Built to last: the art that lives on

There’s more music, films, TV and literature than ever. How can you tell which of it has staying power?

Iggy and the Stooges performing at Mohawk during the South By Southwest festival in Austin, Texas this month. Photograph: Josh Haner/The New York Times
Iggy and the Stooges performing at Mohawk during the South By Southwest festival in Austin, Texas this month. Photograph: Josh Haner/The New York Times

The gap between the truly great and the merely good is always widening. There has never been so much music, film, literature, TV, art, theatre and other culture to experience, but audiences must – and critics do – often wonder why so little of it is good enough to last.

It may even be the case that the work that falls between the cracks, because you’re too busy checking out what everyone else is checking out, is what, in time, turns out to be the real deal.

Sometimes the gap between good and great is brought home very vividly. I'm a regular at South by Southwest (SXSW), the music festival held every March in Austin, Texas. It's a binge-gigging opportunity like no other, a chance for new-music fans to catch hundreds of new bands from all over playing venues of every hue. Over the past decade I've probably seen more than 1,000 new acts at the festival, and raved about hundreds of them, but the number of acts that has made a lasting impression is much smaller.

I can remember a few clearly. There was the first sighting of The Black Keys, in 2003, with their prototype swamp rock, sleazy blues and killer riffs. The next year TV on the Radio turned rock on its head. From 2008, there was Justin Vernon preaching the spectral, ethereal Bon Iver gospel and the Fleet Foxes folk revival. Local Natives introduced their harmonies to the world beyond Los Angeles in 2009, and Warpaint popped up on the radar in 2010. Odd Future's visceral live show dominated the dispatches in 2011, and Alabama Shakes and Kendrick Lamar produced key performances last year.

READ MORE

But those memories are the exceptions. Many acts were good, and worthy of further investigation, but only a handful have come good on that potential. Even fewer of the acts that made a splash have yet to generate lasting work.

Tellingly, highlights of recent SXSW festivals have come from vintage acts, such as Bruce Springsteen last year and Prince this year. Standing in La Zona Rosa with a couple of hundred other people watching a turbocharged Prince and his 22-piece band stomp their way through a brassy, brash, bold set a few Saturdays ago will live long in the memory. It was a gig to relish, both for the context – superstars don't usually play in such small rooms – and the content. Prince is an artist with a perfectly pitched throughline, with decades of live shows behind him and well-turned out tunes to play. Unless he decided to throw a strop, it was always going to be a beautiful night.

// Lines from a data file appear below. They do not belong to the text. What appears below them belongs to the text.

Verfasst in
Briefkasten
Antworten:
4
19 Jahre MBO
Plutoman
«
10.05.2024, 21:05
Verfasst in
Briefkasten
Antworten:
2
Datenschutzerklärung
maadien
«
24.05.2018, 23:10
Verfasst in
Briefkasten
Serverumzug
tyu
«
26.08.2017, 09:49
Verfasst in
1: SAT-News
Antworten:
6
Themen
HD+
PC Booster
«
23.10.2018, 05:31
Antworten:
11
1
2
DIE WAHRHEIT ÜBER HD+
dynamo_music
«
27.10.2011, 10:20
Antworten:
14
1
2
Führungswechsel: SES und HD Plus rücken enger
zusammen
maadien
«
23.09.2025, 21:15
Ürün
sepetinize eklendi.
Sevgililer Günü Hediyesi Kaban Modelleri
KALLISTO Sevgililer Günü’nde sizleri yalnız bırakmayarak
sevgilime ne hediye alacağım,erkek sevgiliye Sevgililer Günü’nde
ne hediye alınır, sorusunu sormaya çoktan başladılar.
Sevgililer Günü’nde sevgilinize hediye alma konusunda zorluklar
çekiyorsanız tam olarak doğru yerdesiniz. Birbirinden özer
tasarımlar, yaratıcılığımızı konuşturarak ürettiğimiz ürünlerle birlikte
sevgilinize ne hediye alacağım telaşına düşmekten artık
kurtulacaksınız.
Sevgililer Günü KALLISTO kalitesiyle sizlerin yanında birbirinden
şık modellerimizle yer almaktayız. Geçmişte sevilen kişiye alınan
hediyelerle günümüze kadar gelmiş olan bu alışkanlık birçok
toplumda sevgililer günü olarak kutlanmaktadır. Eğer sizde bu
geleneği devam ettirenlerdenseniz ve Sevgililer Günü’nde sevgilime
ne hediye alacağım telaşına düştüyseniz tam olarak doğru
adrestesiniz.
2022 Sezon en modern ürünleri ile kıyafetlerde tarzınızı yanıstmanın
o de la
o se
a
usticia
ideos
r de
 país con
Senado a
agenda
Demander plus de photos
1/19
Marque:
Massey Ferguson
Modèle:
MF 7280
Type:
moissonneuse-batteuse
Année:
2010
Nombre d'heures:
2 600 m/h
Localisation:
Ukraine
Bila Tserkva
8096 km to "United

Of course, it's not a level playing field. The new bands who are the bread and butter of an event such as SXSW can't compete when an act like Prince, Springsteen or Iggy Pop, whose performance many raved about this year, rolls into town trailing all kinds of expectations. The new acts may well go on to take their place in the canon, but they can't yet compete with seasoned masters.

Surely, though, the art of creating searing, exceptional, life-affirming art that will stand the test of time is not simply down to experience and longevity. While performances often benefit from the latter attributes, there’s also a lot to be said for the thrill of the new, of an artist producing work that is unique because no one else has thought of doing it that way. Yet that initial spark doesn’t often translate into anything else, leaving a sense of what could have been. Occasionally, that first colourful burst will be enough, but too often it’s a promise that is never fulfilled because the artist never quite hits those heights again.


Long-term mark
Music isn't the only area where the work that gets highlighted might not make a long-term mark. It remains to be seen, for instance, if Argo and Lincoln are really what people will remember about the past year in movies. Perhaps Benh Zeitlin's marvellous, ambitious, inspiring Beasts of the Southern Wild or Andrew Dominik's downbeat, intricate, detailed crime-noir, Killing Them Softly , will be viewed with more interest in the future.

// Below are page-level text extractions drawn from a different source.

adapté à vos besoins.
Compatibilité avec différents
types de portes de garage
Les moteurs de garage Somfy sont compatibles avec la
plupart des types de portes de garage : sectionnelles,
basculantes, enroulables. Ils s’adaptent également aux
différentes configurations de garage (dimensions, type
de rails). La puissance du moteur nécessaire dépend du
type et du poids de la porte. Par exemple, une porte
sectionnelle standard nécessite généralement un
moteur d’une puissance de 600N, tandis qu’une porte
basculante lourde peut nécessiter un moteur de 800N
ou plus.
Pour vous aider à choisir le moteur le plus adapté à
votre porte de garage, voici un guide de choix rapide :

These films might gain more weight and stature as people discover them in their own time and of their own accord. Many such films are lost in the frantic, frazzled week-of-release circus, in which all promotional activities are concentrated on getting the most exposure possible when the film opens. The trend is also visible when certain albums are released, and re-evaluated in a different light.

We've also seen it with TV. The Wire might be acclaimed as the best thing on the box since the test card, but the series certainly wasn't seen as such when it began. It took a few seasons for the show to develop a fervent audience that found David Simon's ode to Baltimore getting under their skin and who became evangelists for the drama.

Of course, there are times when the work doesn't deserve initial attention – few people will recommend season one of Love/Hate, for example – but the advent of the box set means many TV shows now benefit from a second look.

That predicting which art is going to stick is not as easy as it might first seem is something to consider when compiling end-of-year lists.

Perhaps a far more useful exercise might be to compile an end-of-year list for 10 years ago, to see what we remember. What is striking in the short term may not have quite the same appeal after a decade or more.